I blinked, suddenly aware of how dumb I must look. “I don’t know if I like it. It feels… angry.”
“That’s why I like it,” he said. “It doesn’t pretend to be anything else.”
He was taller than I’d guessed. Dark hair, but with threads of copper catching the evening light. He wore a worn navy scarf, boots that had seen seasons, and that grin—the kind that said he saw right through people and liked what he found.
“I’m Adrian,” he said, extending a hand.
“Nina.”
Our fingers met. His grip was warm.
......
That night turned into a drink, which turned into another. And then a walk through empty city streets where everything was hushed, the buildings like sleeping giants around us.
We talked about books. About how he used to write poetry but didn’t tell anyone. About how I loved old jazz and had a weakness for caramel anything. We laughed about stupid things—like the time I’d accidentally texted my boss instead of my sister. About how he once tried to impress a girl by learning how to juggle and broke a lamp in the process.
It was easy.
Too easy.
.......
Looking back, I should’ve known: people don’t fall that fast without crashing.
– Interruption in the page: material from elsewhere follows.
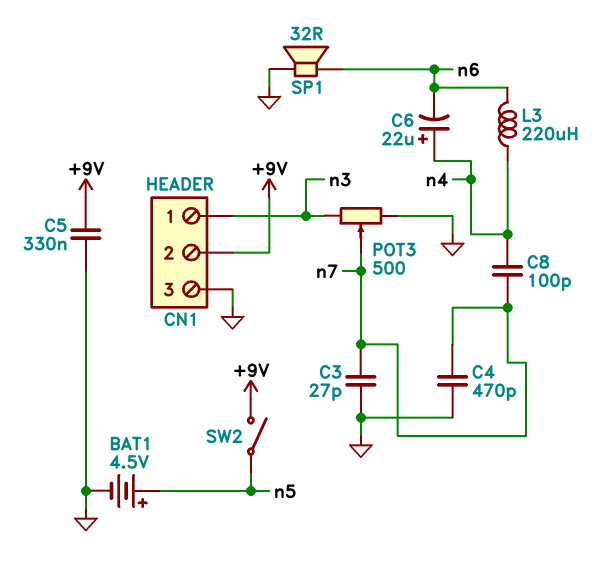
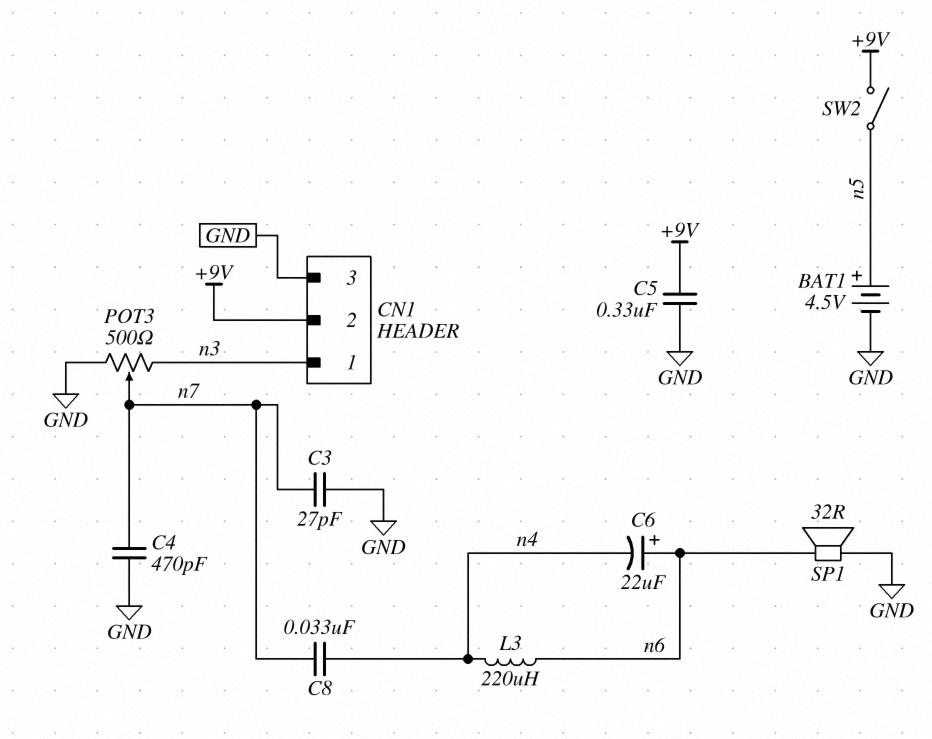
C6: 22uF (plus n4, minus n6) -> 22uF (plus n6, minus n4)
C8: 100pF (n4, n7) -> 33nF (n4, n7)

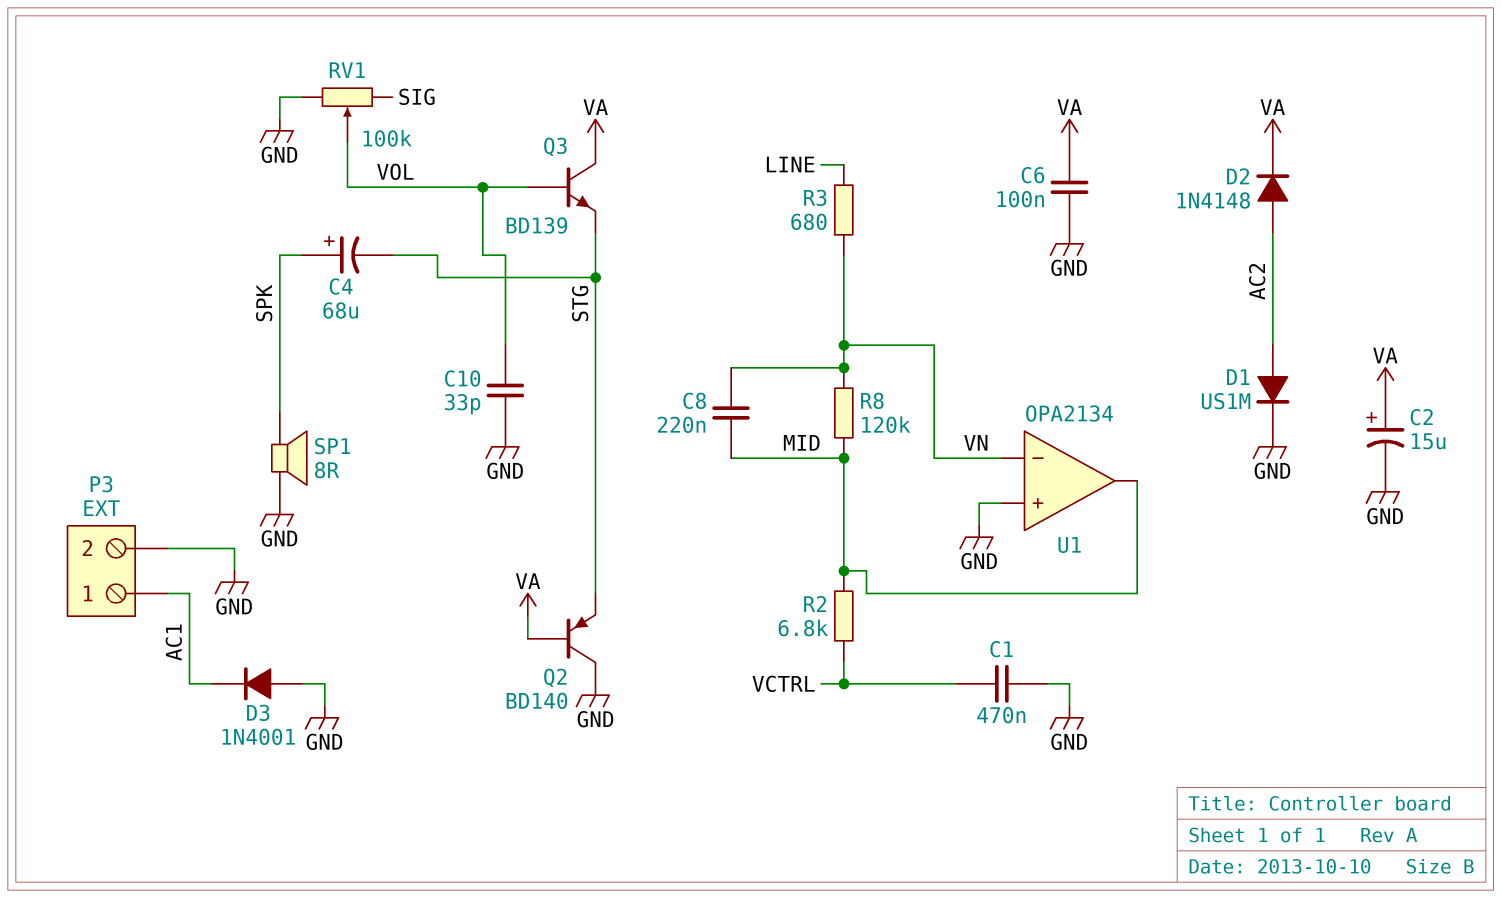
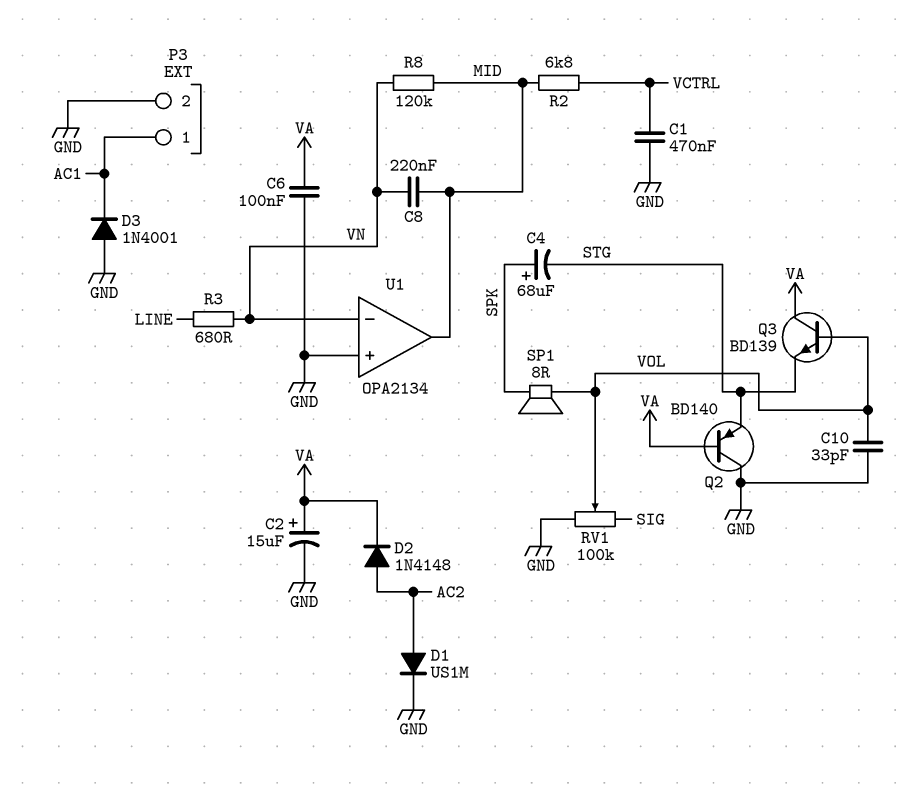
SP1: speaker 8R (GND, SPK) -> speaker 8R (SPK, VOL)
But that night, under a quiet sky and streetlights flickering like nervous fireflies, I let myself believe in something again.
And Adrian kissed me like it meant something.
Like I meant something.
I didn’t know then that love could carry knives in its pockets. That one day, I’d read old messages with shaking hands, wondering how someone who once touched me like I was treasure could turn into someone who could barely look at me without venom.
But for now?
We were just two strangers on the cusp of a story.
And stories never warn you when they’re about to turn dark.